Repite todos los ítems de abajo línea por línea, sin cambiar nada.

■ Datos proporcionados:
○ ○ ○ ○ ○
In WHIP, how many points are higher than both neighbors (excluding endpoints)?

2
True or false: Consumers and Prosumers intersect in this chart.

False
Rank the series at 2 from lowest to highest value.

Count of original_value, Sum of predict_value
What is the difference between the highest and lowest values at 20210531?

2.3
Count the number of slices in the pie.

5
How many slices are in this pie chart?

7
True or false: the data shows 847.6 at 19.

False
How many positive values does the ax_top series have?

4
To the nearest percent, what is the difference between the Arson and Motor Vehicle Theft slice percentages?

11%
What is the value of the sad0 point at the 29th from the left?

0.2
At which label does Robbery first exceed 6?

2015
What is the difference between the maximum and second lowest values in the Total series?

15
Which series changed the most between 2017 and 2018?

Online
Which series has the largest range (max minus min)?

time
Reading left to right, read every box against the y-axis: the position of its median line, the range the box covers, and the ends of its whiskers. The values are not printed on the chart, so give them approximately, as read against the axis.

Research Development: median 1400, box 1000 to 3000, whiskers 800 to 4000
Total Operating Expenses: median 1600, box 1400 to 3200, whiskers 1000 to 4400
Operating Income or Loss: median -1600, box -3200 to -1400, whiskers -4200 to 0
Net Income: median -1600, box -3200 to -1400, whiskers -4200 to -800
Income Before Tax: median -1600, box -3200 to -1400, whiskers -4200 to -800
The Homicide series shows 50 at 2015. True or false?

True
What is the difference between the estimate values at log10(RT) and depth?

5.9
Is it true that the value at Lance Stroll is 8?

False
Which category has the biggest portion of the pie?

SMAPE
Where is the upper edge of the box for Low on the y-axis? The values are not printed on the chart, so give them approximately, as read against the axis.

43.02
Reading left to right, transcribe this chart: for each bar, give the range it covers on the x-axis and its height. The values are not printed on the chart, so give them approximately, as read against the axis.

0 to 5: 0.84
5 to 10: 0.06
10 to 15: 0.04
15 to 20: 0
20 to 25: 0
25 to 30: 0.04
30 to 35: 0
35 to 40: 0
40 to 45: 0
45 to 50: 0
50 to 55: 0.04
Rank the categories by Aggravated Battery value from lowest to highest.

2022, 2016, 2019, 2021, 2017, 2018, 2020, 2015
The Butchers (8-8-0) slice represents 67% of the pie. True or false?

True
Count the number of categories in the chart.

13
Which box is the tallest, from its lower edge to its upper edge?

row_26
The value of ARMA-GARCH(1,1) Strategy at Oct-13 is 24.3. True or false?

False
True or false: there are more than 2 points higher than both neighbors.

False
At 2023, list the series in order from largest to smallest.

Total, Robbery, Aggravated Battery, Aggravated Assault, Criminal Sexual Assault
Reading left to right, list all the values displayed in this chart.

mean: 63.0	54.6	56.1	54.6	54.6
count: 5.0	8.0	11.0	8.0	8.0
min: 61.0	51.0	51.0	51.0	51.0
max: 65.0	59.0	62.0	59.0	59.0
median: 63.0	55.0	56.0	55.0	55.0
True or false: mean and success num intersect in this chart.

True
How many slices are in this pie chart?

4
○ ○ ○ ○ ○
■ Resultado:
In WHIP, how many points are higher than both neighbors (excluding endpoints)?

2
True or false: Consumers and Prosumers intersect in this chart.

False
Rank the series at 2 from lowest to highest value.

Count of original_value, Sum of predict_value
What is the difference between the highest and lowest values at 20210531?

2.3
Count the number of slices in the pie.

5
How many slices are in this pie chart?

7
True or false: the data shows 847.6 at 19.

False
How many positive values does the ax_top series have?

4
To the nearest percent, what is the difference between the Arson and Motor Vehicle Theft slice percentages?

11%
What is the value of the sad0 point at the 29th from the left?

0.2
At which label does Robbery first exceed 6?

2015
What is the difference between the maximum and second lowest values in the Total series?

15
Which series changed the most between 2017 and 2018?

Online
Which series has the largest range (max minus min)?

time
Reading left to right, read every box against the y-axis: the position of its median line, the range the box covers, and the ends of its whiskers. The values are not printed on the chart, so give them approximately, as read against the axis.

Research Development: median 1400, box 1000 to 3000, whiskers 800 to 4000
Total Operating Expenses: median 1600, box 1400 to 3200, whiskers 1000 to 4400
Operating Income or Loss: median -1600, box -3200 to -1400, whiskers -4200 to 0
Net Income: median -1600, box -3200 to -1400, whiskers -4200 to -800
Income Before Tax: median -1600, box -3200 to -1400, whiskers -4200 to -800
The Homicide series shows 50 at 2015. True or false?

True
What is the difference between the estimate values at log10(RT) and depth?

5.9
Is it true that the value at Lance Stroll is 8?

False
Which category has the biggest portion of the pie?

SMAPE
Where is the upper edge of the box for Low on the y-axis? The values are not printed on the chart, so give them approximately, as read against the axis.

43.02
Reading left to right, transcribe this chart: for each bar, give the range it covers on the x-axis and its height. The values are not printed on the chart, so give them approximately, as read against the axis.

0 to 5: 0.84
5 to 10: 0.06
10 to 15: 0.04
15 to 20: 0
20 to 25: 0
25 to 30: 0.04
30 to 35: 0
35 to 40: 0
40 to 45: 0
45 to 50: 0
50 to 55: 0.04
Rank the categories by Aggravated Battery value from lowest to highest.

2022, 2016, 2019, 2021, 2017, 2018, 2020, 2015
The Butchers (8-8-0) slice represents 67% of the pie. True or false?

True
Count the number of categories in the chart.

13
Which box is the tallest, from its lower edge to its upper edge?

row_26
The value of ARMA-GARCH(1,1) Strategy at Oct-13 is 24.3. True or false?

False
True or false: there are more than 2 points higher than both neighbors.

False
At 2023, list the series in order from largest to smallest.

Total, Robbery, Aggravated Battery, Aggravated Assault, Criminal Sexual Assault
Reading left to right, list all the values displayed in this chart.

mean: 63.0	54.6	56.1	54.6	54.6
count: 5.0	8.0	11.0	8.0	8.0
min: 61.0	51.0	51.0	51.0	51.0
max: 65.0	59.0	62.0	59.0	59.0
median: 63.0	55.0	56.0	55.0	55.0
True or false: mean and success num intersect in this chart.

True
How many slices are in this pie chart?

4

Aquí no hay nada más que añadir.